**EXERCISE REQUIREMENTS**
Transcribe the following lines word for word, omitting the pictures from your answer.

**Saved entries**
● ● ●

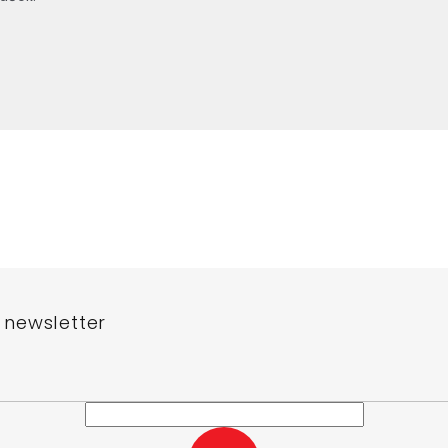
 newsletter
e-mail a my vám budeme zasílat informace o nových produktech na n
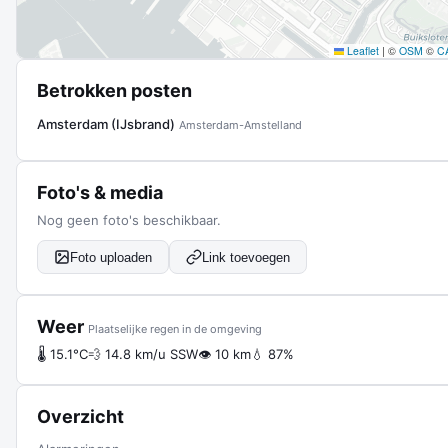
Leaflet
|
©
OSM
©
C
Betrokken posten
Amsterdam (IJsbrand)
Amsterdam-Amstelland
Foto's & media
Nog geen foto's beschikbaar.
Foto uploaden
Link toevoegen
Weer
Plaatselijke regen in de omgeving
🌡 15.1°C
💨 14.8 km/u SSW
👁 10 km
💧 87%
Overzicht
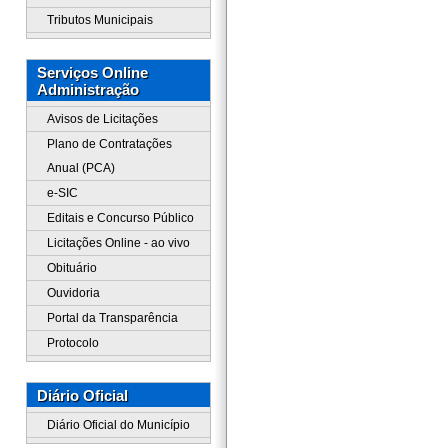
Tributos Municipais
Serviços Online
Administração
Avisos de Licitações
Plano de Contratações
Anual (PCA)
e-SIC
Editais e Concurso Público
Licitações Online - ao vivo
Obituário
Ouvidoria
Portal da Transparência
Protocolo
Diário Oficial
Diário Oficial do Município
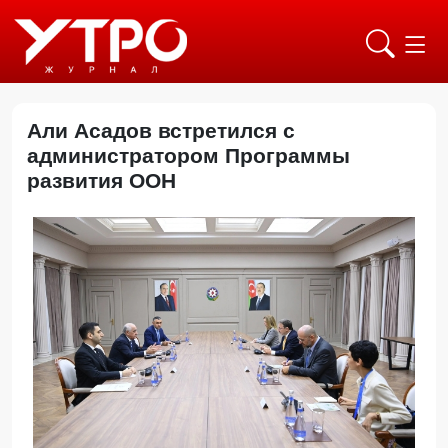
Али Асадов встретился с
администратором Программы
развития ООН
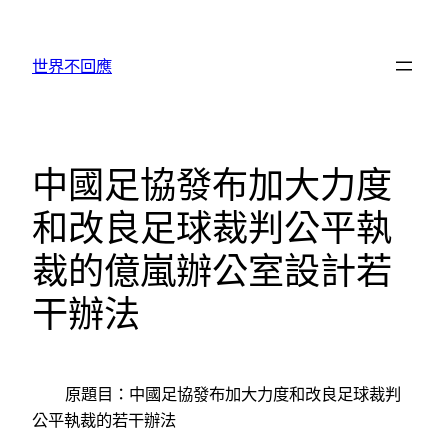
跳
至
世界不回應
主
要
內
容
中國足協發布加大力度
和改良足球裁判公平執
裁的億嵐辦公室設計若
干辦法
原題目：中國足協發布加大力度和改良足球裁判
公平執裁的若干辦法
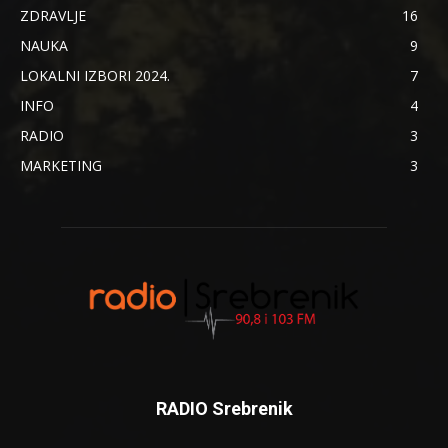
ZDRAVLJE
16
NAUKA
9
LOKALNI IZBORI 2024.
7
INFO
4
RADIO
3
MARKETING
3
RADIO Srebrenik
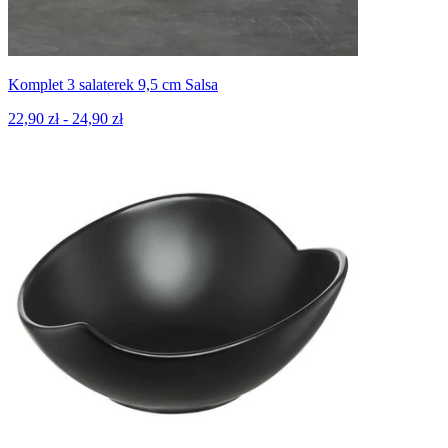
Komplet 3 salaterek 9,5 cm Salsa
22,90 zł - 24,90 zł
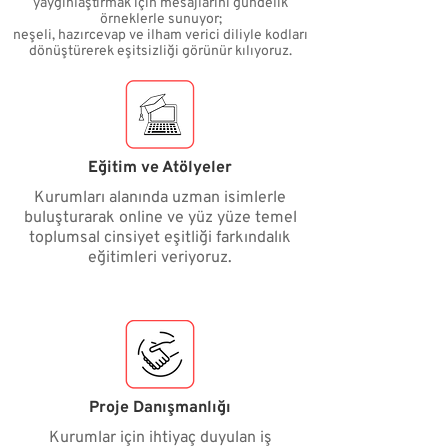
yaygınlaştırmak için mesajlarını gündelik
örneklerle sunuyor;
neşeli, hazırcevap ve ilham verici diliyle kodları
dönüştürerek eşitsizliği görünür kılıyoruz.
Eğitim ve Atölyeler
Kurumları alanında uzman isimlerle
buluşturarak online ve yüz yüze temel
toplumsal cinsiyet eşitliği farkındalık
eğitimleri veriyoruz.
Proje Danışmanlığı
Kurumlar için ihtiyaç duyulan iş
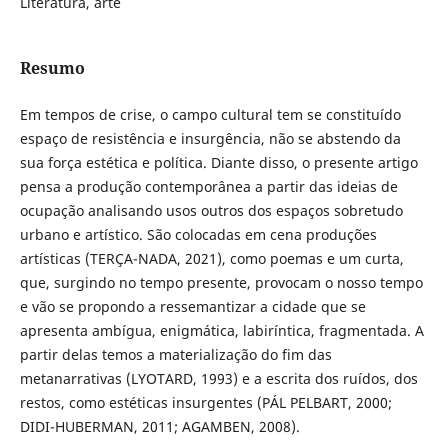
Literatura, arte
Resumo
Em tempos de crise, o campo cultural tem se constituído
espaço de resistência e insurgência, não se abstendo da
sua força estética e política. Diante disso, o presente artigo
pensa a produção contemporânea a partir das ideias de
ocupação analisando usos outros dos espaços sobretudo
urbano e artístico. São colocadas em cena produções
artísticas (TERÇA-NADA, 2021), como poemas e um curta,
que, surgindo no tempo presente, provocam o nosso tempo
e vão se propondo a ressemantizar a cidade que se
apresenta ambígua, enigmática, labiríntica, fragmentada. A
partir delas temos a materialização do fim das
metanarrativas (LYOTARD, 1993) e a escrita dos ruídos, dos
restos, como estéticas insurgentes (PÁL PELBART, 2000;
DIDI-HUBERMAN, 2011; AGAMBEN, 2008).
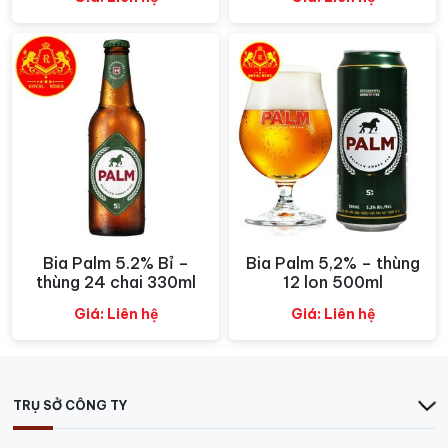
Bia Monchshof Kellerbier 5L
Điểm nhấn của Monchshof Kellerbier nằm ở hương
thơm tinh tế, một sự hòa quyện bất ngờ giữa nét tươi
mát của trái cây, tựa như dâu tây chín mọng, cùng
chút ấm áp, dịu dàng của caramel cổ điển, nhưng
Bia Palm 5.2% Bỉ –
Bia Palm 5,2% – thùng
Xem nhanh
Xem nhanh
không hề mang đến cảm giác ngọt ngấy. Khi chạm
thùng 24 chai 330ml
12 lon 500ml
môi, bia lan tỏa sự mềm mại, mượt mà, đặc trưng của
dòng Kellerbier. Hậu vị kéo dài, tươi mới, như một lời
Giá: Liên hệ
Giá: Liên hệ
mời gọi bạn thưởng thức thêm, đặc biệt khi kết hợp
cùng những món ăn đậm đà, hứa hẹn một trải nghiệm
ẩm thực khó quên.
TRỤ SỞ CÔNG TY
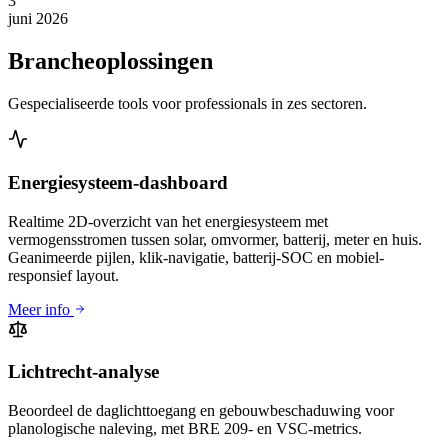
3
juni 2026
Brancheoplossingen
Gespecialiseerde tools voor professionals in zes sectoren.
Energiesysteem-dashboard
Realtime 2D-overzicht van het energiesysteem met
vermogensstromen tussen solar, omvormer, batterij, meter en huis.
Geanimeerde pijlen, klik-navigatie, batterij-SOC en mobiel-
responsief layout.
Meer info
Lichtrecht-analyse
Beoordeel de daglichttoegang en gebouwbeschaduwing voor
planologische naleving, met BRE 209- en VSC-metrics.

● ● ●

**EXPECTED ANSWER**
 newsletter
e-mail a my vám budeme zasílat informace o nových produktech na n
Leaflet
|
©
OSM
©
C
Betrokken posten
Amsterdam (IJsbrand)
Amsterdam-Amstelland
Foto's & media
Nog geen foto's beschikbaar.
Foto uploaden
Link toevoegen
Weer
Plaatselijke regen in de omgeving
🌡 15.1°C
💨 14.8 km/u SSW
👁 10 km
💧 87%
Overzicht
Tributos Municipais
Serviços Online
Administração
Avisos de Licitações
Plano de Contratações
Anual (PCA)
e-SIC
Editais e Concurso Público
Licitações Online - ao vivo
Obituário
Ouvidoria
Portal da Transparência
Protocolo
Diário Oficial
Diário Oficial do Município
Али Асадов встретился с
администратором Программы
развития ООН
跳
至
世界不回應
主
要
內
容
中國足協發布加大力度
和改良足球裁判公平執
裁的億嵐辦公室設計若
干辦法
原題目：中國足協發布加大力度和改良足球裁判
公平執裁的若干辦法
ZDRAVLJE
16
NAUKA
9
LOKALNI IZBORI 2024.
7
INFO
4
RADIO
3
MARKETING
3
RADIO Srebrenik
Komplet 3 salaterek 9,5 cm Salsa
22,90 zł - 24,90 zł
yaygınlaştırmak için mesajlarını gündelik
örneklerle sunuyor;
neşeli, hazırcevap ve ilham verici diliyle kodları
dönüştürerek eşitsizliği görünür kılıyoruz.
Eğitim ve Atölyeler
Kurumları alanında uzman isimlerle
buluşturarak online ve yüz yüze temel
toplumsal cinsiyet eşitliği farkındalık
eğitimleri veriyoruz.
Proje Danışmanlığı
Kurumlar için ihtiyaç duyulan iş
Literatura, arte
Resumo
Em tempos de crise, o campo cultural tem se constituído
espaço de resistência e insurgência, não se abstendo da
sua força estética e política. Diante disso, o presente artigo
pensa a produção contemporânea a partir das ideias de
ocupação analisando usos outros dos espaços sobretudo
urbano e artístico. São colocadas em cena produções
artísticas (TERÇA-NADA, 2021), como poemas e um curta,
que, surgindo no tempo presente, provocam o nosso tempo
e vão se propondo a ressemantizar a cidade que se
apresenta ambígua, enigmática, labiríntica, fragmentada. A
partir delas temos a materialização do fim das
metanarrativas (LYOTARD, 1993) e a escrita dos ruídos, dos
restos, como estéticas insurgentes (PÁL PELBART, 2000;
DIDI-HUBERMAN, 2011; AGAMBEN, 2008).
Bia Monchshof Kellerbier 5L
Điểm nhấn của Monchshof Kellerbier nằm ở hương
thơm tinh tế, một sự hòa quyện bất ngờ giữa nét tươi
mát của trái cây, tựa như dâu tây chín mọng, cùng
chút ấm áp, dịu dàng của caramel cổ điển, nhưng
Bia Palm 5.2% Bỉ –
Bia Palm 5,2% – thùng
Xem nhanh
Xem nhanh
không hề mang đến cảm giác ngọt ngấy. Khi chạm
thùng 24 chai 330ml
12 lon 500ml
môi, bia lan tỏa sự mềm mại, mượt mà, đặc trưng của
dòng Kellerbier. Hậu vị kéo dài, tươi mới, như một lời
Giá: Liên hệ
Giá: Liên hệ
mời gọi bạn thưởng thức thêm, đặc biệt khi kết hợp
cùng những món ăn đậm đà, hứa hẹn một trải nghiệm
ẩm thực khó quên.
TRỤ SỞ CÔNG TY
3
juni 2026
Brancheoplossingen
Gespecialiseerde tools voor professionals in zes sectoren.
Energiesysteem-dashboard
Realtime 2D-overzicht van het energiesysteem met
vermogensstromen tussen solar, omvormer, batterij, meter en huis.
Geanimeerde pijlen, klik-navigatie, batterij-SOC en mobiel-
responsief layout.
Meer info
Lichtrecht-analyse
Beoordeel de daglichttoegang en gebouwbeschaduwing voor
planologische naleving, met BRE 209- en VSC-metrics.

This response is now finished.